» The request: Format the data as a Markdown table, from the first line through the line containing "picture [159, 201, 616, 741]", both included. Use the columns Row and Data line, number the rows, and leave out blank lines.
■ ■ ■ ■ ■
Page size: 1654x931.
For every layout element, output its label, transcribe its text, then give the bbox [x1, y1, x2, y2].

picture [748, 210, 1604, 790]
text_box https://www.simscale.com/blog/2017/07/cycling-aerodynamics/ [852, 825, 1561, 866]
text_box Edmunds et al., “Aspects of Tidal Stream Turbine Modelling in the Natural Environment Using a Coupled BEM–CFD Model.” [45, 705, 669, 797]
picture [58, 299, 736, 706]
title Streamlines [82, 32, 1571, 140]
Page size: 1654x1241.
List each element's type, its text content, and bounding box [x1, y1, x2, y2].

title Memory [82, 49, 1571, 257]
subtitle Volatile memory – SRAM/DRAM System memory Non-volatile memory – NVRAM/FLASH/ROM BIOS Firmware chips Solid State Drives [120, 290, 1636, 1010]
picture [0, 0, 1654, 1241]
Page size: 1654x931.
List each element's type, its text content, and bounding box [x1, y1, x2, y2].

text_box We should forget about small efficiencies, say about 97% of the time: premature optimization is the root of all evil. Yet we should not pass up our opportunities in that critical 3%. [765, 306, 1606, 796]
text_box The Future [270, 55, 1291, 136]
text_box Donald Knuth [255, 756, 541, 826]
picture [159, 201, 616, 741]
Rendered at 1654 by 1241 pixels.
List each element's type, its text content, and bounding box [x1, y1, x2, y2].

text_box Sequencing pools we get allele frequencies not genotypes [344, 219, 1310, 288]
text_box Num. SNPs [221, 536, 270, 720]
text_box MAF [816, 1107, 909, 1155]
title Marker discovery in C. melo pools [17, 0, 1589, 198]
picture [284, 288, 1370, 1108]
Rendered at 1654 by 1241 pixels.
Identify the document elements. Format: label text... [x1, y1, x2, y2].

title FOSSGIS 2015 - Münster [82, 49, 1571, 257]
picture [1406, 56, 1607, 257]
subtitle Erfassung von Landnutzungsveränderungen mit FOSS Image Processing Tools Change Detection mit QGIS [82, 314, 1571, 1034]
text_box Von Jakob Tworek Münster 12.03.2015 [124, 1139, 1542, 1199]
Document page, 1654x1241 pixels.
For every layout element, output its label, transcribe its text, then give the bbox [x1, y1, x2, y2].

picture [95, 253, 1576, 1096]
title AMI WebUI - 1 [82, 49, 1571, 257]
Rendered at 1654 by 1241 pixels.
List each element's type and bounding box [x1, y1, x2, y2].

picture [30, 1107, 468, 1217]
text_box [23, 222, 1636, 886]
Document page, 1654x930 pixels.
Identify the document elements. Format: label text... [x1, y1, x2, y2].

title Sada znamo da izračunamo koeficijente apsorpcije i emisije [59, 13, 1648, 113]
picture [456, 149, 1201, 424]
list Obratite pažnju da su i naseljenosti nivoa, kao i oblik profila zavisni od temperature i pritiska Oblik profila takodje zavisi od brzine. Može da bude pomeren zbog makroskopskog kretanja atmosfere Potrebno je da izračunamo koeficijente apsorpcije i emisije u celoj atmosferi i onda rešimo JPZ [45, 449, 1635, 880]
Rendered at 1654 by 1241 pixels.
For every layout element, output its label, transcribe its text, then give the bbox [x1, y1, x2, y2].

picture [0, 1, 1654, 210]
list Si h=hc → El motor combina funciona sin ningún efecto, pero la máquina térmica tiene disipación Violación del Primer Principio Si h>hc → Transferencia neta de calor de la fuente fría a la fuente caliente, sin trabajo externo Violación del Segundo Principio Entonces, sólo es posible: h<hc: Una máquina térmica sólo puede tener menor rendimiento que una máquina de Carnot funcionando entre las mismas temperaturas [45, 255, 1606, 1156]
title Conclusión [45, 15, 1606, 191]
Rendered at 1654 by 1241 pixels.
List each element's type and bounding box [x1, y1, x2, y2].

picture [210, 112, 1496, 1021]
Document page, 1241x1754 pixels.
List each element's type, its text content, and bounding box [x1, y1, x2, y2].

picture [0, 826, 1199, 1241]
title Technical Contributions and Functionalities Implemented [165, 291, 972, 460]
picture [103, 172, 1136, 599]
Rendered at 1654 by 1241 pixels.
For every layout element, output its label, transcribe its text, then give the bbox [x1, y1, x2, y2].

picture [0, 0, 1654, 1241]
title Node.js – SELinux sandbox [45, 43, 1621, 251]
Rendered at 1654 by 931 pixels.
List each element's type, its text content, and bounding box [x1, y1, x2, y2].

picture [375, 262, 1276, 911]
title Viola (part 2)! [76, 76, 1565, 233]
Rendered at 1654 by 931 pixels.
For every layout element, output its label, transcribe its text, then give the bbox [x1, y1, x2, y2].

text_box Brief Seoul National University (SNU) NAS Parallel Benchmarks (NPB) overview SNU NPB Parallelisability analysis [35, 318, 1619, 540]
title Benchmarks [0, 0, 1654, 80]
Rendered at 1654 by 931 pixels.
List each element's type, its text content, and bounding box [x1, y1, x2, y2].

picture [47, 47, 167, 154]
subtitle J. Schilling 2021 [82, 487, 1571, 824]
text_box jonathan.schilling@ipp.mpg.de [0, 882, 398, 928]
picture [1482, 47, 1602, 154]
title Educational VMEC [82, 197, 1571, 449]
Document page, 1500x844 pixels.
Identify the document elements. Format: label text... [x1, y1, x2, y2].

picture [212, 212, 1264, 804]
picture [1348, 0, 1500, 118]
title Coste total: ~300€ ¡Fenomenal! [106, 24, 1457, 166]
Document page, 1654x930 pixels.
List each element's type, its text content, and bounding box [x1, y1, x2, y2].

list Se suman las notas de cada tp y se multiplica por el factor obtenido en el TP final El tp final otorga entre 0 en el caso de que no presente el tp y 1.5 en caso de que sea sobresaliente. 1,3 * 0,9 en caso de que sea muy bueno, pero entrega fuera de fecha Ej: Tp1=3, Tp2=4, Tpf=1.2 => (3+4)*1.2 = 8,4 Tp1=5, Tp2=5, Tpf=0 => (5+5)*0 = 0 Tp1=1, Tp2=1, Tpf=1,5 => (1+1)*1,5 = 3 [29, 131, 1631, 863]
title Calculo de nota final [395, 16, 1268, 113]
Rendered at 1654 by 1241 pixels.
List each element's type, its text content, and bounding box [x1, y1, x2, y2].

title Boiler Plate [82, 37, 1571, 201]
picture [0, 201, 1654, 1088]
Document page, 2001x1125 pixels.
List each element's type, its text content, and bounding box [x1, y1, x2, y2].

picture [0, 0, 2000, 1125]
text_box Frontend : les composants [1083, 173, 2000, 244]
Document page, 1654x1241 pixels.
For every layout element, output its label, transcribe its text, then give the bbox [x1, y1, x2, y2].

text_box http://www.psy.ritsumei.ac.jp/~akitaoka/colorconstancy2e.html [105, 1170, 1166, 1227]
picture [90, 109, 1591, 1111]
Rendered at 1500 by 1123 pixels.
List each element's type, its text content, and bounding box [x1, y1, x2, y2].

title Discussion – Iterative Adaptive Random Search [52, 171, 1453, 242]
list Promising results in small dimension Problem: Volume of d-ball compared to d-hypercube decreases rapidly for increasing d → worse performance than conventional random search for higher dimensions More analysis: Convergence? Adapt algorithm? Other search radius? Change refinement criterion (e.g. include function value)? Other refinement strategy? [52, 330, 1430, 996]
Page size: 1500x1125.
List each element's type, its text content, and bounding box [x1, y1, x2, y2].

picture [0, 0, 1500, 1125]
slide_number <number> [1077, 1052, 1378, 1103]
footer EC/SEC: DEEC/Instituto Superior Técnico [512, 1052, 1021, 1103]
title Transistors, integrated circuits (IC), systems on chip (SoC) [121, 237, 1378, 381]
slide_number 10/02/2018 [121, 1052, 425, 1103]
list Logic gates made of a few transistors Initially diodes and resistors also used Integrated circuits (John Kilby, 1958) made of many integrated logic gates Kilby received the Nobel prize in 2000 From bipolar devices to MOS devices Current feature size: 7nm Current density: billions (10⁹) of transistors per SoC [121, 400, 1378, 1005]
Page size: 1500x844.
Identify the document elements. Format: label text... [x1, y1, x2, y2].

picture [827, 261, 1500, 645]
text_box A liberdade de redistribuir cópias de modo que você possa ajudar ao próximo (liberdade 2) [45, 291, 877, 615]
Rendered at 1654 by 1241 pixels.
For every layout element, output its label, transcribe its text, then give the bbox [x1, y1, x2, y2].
■ ■ ■ ■ ■
» Output:
| Row | Data line |
|---|---|
| 1 | Page size: 1654x931. |
| 2 | For every layout element, output its label, transcribe its text, then give the bbox [x1, y1, x2, y2]. |
| 3 | picture [748, 210, 1604, 790] |
| 4 | text_box https://www.simscale.com/blog/2017/07/cycling-aerodynamics/ [852, 825, 1561, 866] |
| 5 | text_box Edmunds et al., “Aspects of Tidal Stream Turbine Modelling in the Natural Environment Using a Coupled BEM–CFD Model.” [45, 705, 669, 797] |
| 6 | picture [58, 299, 736, 706] |
| 7 | title Streamlines [82, 32, 1571, 140] |
| 8 | Page size: 1654x1241. |
| 9 | List each element's type, its text content, and bounding box [x1, y1, x2, y2]. |
| 10 | title Memory [82, 49, 1571, 257] |
| 11 | subtitle Volatile memory – SRAM/DRAM System memory Non-volatile memory – NVRAM/FLASH/ROM BIOS Firmware chips Solid State Drives [120, 290, 1636, 1010] |
| 12 | picture [0, 0, 1654, 1241] |
| 13 | Page size: 1654x931. |
| 14 | List each element's type, its text content, and bounding box [x1, y1, x2, y2]. |
| 15 | text_box We should forget about small efficiencies, say about 97% of the time: premature optimization is the root of all evil. Yet we should not pass up our opportunities in that critical 3%. [765, 306, 1606, 796] |
| 16 | text_box The Future [270, 55, 1291, 136] |
| 17 | text_box Donald Knuth [255, 756, 541, 826] |
| 18 | picture [159, 201, 616, 741] |